Aim for direct language: “If the email asks for money, passwords, or a process shortcut, stop and verify.” That’s clearer than “exercise vigilance.” It’s also more usable in the moment, which is when it matters.
Show The Inbox Whenever Possible
For email security training, screen recordings are your best friend. You can walk through a realistic message and point out what employees should check: sender address, display name tricks, reply-to fields, unexpected urgency, link destinations, and mismatched tone. Then show the correct response: how to report it, how to verify via a known phone number or internal chat, and how to avoid replying directly to the suspicious thread.

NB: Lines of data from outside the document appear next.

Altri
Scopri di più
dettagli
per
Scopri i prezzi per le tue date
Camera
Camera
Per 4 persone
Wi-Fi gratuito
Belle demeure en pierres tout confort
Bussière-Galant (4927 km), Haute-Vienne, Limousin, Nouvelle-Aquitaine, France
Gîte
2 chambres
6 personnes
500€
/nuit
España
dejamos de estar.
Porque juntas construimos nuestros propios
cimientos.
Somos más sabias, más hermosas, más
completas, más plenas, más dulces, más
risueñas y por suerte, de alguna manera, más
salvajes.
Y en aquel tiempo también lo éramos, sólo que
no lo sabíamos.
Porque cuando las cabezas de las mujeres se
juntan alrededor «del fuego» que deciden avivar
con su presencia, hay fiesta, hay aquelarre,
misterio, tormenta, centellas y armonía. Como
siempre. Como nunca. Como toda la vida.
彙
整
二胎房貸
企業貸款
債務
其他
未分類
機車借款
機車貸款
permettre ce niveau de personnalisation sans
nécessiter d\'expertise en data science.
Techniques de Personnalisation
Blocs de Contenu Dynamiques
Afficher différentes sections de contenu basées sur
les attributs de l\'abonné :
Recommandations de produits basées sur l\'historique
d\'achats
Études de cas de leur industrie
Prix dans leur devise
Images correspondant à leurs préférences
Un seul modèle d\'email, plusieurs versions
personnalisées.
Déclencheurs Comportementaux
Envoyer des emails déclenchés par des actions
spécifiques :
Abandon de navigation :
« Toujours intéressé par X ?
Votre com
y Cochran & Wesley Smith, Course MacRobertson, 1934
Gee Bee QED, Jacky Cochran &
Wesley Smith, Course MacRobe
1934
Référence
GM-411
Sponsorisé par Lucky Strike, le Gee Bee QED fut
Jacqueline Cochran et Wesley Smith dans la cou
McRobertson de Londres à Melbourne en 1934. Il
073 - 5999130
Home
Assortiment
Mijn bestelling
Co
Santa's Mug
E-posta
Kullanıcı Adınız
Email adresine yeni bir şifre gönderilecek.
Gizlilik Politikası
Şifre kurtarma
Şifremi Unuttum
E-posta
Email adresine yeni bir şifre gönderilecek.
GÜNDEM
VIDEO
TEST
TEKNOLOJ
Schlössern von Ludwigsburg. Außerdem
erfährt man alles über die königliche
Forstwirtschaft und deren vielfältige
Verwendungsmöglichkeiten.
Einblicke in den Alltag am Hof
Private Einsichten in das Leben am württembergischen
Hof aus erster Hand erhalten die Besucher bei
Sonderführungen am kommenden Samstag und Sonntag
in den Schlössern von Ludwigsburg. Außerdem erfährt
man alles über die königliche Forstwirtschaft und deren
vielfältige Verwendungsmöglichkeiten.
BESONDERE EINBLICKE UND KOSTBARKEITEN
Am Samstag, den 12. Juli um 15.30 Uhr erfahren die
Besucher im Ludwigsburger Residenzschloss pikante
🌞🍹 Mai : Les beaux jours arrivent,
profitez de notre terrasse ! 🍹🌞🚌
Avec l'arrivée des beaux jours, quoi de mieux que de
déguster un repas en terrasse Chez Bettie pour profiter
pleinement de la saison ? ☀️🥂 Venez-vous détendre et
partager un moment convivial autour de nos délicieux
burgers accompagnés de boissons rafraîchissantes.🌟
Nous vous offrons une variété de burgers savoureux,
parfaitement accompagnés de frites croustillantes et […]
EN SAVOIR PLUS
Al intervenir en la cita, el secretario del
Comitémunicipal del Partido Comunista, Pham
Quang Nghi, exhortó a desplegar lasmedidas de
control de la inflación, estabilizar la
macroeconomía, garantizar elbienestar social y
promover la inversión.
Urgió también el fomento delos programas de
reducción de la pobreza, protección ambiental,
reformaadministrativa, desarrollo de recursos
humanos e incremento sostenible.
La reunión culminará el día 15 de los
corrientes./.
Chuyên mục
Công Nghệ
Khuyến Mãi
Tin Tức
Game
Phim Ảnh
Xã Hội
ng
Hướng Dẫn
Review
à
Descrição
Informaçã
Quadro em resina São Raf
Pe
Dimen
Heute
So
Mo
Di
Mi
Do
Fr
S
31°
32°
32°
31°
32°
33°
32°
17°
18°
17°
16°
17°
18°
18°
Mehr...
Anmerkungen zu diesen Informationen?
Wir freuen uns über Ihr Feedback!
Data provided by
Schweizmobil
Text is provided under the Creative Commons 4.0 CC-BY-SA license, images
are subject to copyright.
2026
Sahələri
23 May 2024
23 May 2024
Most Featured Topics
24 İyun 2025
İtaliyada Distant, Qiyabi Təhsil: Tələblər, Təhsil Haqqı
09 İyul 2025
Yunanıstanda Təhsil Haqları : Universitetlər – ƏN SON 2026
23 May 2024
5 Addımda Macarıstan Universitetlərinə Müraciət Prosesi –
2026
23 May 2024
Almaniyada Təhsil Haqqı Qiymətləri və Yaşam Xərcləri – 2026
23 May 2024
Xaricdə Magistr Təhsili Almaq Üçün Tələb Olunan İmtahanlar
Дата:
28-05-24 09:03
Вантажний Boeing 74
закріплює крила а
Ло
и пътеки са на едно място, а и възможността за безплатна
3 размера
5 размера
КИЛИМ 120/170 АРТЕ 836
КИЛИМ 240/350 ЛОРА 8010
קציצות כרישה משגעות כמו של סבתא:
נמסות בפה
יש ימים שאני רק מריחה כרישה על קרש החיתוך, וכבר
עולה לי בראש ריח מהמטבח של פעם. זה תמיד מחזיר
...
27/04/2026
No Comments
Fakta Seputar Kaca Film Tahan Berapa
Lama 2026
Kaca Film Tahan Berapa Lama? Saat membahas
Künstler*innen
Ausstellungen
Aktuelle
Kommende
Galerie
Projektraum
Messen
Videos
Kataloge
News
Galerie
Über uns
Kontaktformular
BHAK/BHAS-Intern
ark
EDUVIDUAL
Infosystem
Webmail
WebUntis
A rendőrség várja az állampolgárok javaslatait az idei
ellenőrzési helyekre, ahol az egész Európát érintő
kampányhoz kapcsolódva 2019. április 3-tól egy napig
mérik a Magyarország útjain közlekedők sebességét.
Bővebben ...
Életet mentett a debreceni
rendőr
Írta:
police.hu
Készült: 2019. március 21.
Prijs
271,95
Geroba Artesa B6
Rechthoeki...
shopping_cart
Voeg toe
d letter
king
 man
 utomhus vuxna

If you can’t use real screenshots, recreate examples that match your environment. The point is familiarity.
Keep Production Simple
You need clean audio and a steady pace, not over-the-top editing. Record in a quiet room, use a decent mic if possible, and keep on-screen text readable. Then trim aggressively. A basic video cutter for PC is enough to remove dead space, repeated takes, and rambling sections so the video stays tight.
If you want a consistent look, add a simple opening slide and a closing slide. Don’t overbrand it. Make it feel like training built for your team, not a commercial.
End With A “Do This Next” Step
Each video should end with a clear action employees can follow immediately: “Verify payment changes through a second channel,” “Use the reporting method shown,” or “Don’t enter credentials from an email link; navigate to the site yourself.” That kind of close helps turn awareness into behavior.
This is what makes security awareness training videos worth the effort: employees finish the video knowing exactly what to do differently.
Distribute Videos In Ways That Match How People Work
Don’t hide the videos inside a training portal that employees only open once a year. Put them where people actually pay attention. Include the core set in onboarding. Share one short video monthly in your internal comms. Ask team leads to play a 3-minute clip before a meeting and spend five minutes discussing it. If your company sees a phishing wave, send the one relevant video with a short note about what you’re seeing and what to do.
Final Thoughts
Most organizations don’t lose data because employees don’t care about security. They lose data because email is fast, work is busy, and scams are designed to blend into normal conversations. An email-first training program fixes that by teaching employees exactly where to slow down and how to respond.
Over time, training employees on cybersecurity becomes less of an event and more of a routine, like checking the sender before you click. That’s the outcome you want: fewer successful email attacks, quicker reporting, and a culture where “let me verify that” is just part of doing business.